Uitspraak
GERECHTSHOF ARNHEM-LEEUWARDEN
zittingsplaats Leeuwarden
Zaaknummer
: Wahv 200.337.791/01
CJIB-nummer
: 250108644
Uitspraak d.d.
: 15 juli 2024
Arrest op het hoger beroep inzake de Wet administratiefrechtelijke handhaving verkeersvoorschriften (Wahv) tegen de beslissing van de kantonrechter van de rechtbank Den Haag van 7 november 2023, betreffende
[de betrokkene] (hierna: de betrokkene),
wonende te [woonplaats] .
De gemachtigde van de betrokkene is [naam1] , wonende te [plaats1] .
De beslissing van de kantonrechter
De kantonrechter heeft het beroep van de betrokkene tegen de beslissing van de officier van justitie ongegrond verklaard.
Het verloop van de procedure
De gemachtigde van de betrokkene heeft hoger beroep ingesteld tegen de beslissing van de kantonrechter.
De advocaat-generaal heeft een verweerschrift ingediend.
De gemachtigde van de betrokkene heeft de gelegenheid gekregen het beroep schriftelijk nader toe te lichten, maar heeft hiervan geen gebruik gemaakt.
De beoordeling
1. De officier van justitie heeft het beroep tegen de inleidende beschikking niet-ontvankelijk verklaard, omdat het te laat is ingesteld. De kantonrechter heeft geoordeeld dat de officier van justitie juist heeft beslist.

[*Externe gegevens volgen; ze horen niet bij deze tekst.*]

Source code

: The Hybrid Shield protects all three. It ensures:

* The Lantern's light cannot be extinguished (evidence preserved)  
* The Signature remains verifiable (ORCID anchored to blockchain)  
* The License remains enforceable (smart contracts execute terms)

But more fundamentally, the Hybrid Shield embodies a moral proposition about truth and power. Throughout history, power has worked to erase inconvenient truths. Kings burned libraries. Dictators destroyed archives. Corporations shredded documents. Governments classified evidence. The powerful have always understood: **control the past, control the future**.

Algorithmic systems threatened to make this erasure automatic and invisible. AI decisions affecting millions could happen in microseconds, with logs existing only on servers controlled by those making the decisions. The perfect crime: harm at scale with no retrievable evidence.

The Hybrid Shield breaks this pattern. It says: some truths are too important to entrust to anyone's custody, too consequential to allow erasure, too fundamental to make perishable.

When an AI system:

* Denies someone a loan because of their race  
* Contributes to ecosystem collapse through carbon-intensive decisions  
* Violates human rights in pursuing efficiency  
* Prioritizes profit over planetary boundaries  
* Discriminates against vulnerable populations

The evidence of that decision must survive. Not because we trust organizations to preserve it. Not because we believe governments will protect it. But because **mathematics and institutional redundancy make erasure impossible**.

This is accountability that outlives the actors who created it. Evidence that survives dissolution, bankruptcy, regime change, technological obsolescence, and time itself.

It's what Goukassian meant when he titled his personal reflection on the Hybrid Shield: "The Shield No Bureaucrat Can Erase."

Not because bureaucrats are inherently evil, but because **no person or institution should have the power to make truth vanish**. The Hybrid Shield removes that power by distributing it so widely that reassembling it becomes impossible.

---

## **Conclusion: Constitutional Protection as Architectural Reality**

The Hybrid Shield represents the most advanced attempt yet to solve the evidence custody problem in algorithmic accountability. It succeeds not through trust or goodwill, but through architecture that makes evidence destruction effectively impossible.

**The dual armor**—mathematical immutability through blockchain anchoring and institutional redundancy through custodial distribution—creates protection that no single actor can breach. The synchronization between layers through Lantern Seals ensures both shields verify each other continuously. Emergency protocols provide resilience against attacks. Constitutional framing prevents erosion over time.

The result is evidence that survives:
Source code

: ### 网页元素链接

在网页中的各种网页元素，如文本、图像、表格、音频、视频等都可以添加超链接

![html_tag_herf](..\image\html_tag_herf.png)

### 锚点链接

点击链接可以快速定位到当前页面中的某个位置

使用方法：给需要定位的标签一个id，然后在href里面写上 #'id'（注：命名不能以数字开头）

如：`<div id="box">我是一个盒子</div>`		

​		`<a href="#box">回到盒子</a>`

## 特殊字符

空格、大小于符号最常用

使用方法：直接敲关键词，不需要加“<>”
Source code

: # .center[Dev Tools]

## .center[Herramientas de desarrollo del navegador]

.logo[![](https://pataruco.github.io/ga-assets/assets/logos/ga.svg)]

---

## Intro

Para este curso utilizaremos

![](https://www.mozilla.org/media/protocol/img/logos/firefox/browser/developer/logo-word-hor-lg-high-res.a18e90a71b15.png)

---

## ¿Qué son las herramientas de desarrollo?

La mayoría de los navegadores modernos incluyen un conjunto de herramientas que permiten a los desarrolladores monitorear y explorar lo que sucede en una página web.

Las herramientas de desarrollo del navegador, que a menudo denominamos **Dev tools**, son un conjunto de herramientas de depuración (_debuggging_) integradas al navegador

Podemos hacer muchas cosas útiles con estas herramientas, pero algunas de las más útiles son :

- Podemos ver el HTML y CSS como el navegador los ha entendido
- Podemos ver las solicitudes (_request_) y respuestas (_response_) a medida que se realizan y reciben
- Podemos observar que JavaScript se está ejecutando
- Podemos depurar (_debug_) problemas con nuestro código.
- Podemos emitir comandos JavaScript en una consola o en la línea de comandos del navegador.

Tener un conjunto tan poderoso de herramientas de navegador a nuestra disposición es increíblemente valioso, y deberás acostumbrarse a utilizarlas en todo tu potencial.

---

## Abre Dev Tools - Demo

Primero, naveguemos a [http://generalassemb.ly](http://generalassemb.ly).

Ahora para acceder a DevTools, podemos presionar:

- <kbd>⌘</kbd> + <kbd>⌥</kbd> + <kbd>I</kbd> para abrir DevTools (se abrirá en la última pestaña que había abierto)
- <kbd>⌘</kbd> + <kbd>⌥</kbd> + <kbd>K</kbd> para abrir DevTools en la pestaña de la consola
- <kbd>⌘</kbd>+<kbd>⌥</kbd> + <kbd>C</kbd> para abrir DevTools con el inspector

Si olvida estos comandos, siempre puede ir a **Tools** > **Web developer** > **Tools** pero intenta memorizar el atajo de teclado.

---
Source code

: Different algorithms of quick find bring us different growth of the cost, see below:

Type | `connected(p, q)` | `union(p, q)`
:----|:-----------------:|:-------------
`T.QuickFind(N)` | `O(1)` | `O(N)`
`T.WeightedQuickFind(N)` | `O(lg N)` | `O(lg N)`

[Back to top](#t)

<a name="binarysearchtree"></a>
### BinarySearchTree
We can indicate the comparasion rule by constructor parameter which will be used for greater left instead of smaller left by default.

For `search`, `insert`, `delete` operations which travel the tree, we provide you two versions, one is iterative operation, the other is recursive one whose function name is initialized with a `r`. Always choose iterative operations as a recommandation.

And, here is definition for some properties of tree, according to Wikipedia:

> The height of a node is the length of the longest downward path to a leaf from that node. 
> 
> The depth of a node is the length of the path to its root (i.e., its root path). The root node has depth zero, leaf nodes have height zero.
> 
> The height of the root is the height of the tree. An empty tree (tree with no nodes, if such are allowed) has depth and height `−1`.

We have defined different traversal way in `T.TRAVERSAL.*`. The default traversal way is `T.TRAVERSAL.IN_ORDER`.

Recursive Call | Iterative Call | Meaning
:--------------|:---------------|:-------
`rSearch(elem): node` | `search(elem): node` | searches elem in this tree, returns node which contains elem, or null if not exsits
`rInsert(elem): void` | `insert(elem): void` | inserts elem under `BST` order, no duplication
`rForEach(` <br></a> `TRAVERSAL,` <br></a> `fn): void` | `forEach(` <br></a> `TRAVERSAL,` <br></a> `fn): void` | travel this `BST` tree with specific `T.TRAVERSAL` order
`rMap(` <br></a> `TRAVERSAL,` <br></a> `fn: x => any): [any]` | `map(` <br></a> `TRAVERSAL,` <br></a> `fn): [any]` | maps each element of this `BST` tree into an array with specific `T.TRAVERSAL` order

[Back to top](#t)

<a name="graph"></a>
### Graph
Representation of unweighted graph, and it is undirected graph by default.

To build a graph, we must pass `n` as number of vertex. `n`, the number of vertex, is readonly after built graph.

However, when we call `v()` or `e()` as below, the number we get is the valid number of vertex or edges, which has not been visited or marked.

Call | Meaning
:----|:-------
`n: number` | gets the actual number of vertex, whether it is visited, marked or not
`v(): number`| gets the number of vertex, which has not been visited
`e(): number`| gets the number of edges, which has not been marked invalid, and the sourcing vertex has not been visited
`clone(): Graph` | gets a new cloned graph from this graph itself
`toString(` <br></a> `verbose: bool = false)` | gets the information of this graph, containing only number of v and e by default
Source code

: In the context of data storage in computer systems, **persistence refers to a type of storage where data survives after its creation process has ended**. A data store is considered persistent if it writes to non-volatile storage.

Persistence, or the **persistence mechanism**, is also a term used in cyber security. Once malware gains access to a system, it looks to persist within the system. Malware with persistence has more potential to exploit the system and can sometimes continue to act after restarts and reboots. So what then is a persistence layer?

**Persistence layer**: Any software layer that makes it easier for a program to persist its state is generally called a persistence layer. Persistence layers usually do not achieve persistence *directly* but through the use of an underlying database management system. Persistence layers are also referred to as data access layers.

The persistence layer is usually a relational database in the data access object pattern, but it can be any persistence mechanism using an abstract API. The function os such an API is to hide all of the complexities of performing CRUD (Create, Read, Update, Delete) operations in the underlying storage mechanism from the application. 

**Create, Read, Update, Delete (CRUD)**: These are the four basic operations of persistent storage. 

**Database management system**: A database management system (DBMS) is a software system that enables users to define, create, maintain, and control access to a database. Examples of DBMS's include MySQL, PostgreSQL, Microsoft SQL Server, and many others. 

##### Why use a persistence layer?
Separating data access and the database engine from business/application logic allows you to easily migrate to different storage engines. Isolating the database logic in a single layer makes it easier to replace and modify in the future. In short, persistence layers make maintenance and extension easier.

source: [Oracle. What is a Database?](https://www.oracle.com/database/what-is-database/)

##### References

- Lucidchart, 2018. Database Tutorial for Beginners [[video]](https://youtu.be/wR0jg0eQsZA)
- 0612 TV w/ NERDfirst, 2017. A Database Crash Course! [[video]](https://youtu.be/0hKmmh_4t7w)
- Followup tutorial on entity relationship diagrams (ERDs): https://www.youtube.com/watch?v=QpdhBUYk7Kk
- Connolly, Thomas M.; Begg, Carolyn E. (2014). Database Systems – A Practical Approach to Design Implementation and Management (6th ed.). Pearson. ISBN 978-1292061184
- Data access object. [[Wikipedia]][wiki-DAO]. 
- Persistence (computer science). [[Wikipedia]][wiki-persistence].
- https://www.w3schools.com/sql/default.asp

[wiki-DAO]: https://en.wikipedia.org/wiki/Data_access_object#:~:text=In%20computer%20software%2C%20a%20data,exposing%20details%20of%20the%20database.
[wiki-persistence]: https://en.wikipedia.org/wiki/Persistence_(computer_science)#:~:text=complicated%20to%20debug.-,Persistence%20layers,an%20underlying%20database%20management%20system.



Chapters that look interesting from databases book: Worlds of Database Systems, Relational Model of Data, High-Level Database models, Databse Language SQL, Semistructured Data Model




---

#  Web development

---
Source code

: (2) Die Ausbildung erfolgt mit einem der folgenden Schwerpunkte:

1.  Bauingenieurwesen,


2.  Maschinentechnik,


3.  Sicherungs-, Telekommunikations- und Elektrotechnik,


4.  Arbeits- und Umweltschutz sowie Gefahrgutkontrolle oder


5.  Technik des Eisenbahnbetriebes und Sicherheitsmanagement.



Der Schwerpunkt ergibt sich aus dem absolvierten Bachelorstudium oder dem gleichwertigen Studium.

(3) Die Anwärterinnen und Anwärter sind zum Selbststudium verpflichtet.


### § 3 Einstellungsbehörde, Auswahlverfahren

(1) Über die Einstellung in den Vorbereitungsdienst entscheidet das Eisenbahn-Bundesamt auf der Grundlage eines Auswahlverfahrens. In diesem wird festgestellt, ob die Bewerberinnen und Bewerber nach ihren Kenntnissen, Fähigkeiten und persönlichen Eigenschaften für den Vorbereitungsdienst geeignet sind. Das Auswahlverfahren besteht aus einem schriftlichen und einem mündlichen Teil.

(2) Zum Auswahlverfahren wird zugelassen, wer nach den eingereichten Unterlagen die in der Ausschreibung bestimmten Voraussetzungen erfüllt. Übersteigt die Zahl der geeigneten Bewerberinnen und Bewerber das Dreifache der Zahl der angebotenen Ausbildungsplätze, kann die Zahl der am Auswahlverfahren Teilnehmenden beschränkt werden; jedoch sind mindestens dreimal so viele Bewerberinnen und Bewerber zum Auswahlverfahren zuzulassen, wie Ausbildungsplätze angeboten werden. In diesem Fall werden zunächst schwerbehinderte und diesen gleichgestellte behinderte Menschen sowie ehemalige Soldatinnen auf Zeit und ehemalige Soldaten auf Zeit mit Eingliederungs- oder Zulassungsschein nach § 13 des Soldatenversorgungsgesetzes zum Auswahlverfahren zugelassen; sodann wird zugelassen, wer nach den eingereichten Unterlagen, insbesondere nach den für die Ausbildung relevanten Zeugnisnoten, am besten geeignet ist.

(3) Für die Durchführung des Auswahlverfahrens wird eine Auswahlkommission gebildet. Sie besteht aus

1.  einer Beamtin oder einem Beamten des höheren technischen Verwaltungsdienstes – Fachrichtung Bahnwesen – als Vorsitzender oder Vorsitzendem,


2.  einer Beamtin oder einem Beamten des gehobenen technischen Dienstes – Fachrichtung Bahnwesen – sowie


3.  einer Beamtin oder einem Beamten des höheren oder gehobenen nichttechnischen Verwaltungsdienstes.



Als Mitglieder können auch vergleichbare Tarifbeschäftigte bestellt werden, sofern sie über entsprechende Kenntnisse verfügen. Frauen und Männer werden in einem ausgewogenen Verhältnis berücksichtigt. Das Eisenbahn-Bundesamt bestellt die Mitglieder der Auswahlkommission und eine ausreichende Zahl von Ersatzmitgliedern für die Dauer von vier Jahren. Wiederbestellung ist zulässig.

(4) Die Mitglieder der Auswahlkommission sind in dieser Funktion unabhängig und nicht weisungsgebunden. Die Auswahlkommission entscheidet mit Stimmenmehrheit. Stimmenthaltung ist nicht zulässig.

2. Tegen de inleidende beschikking kan binnen zes weken beroep worden ingesteld. Dat volgt uit artikel 6, eerste lid, van de Wahv en de artikelen 3:41, 6:7 en 6: 8 van de Algemene wet bestuursrecht (Awb). De termijn voor het instellen van beroep begint op de dag die volgt op de dag waarop de beschikking aan de betrokkene is toegestuurd.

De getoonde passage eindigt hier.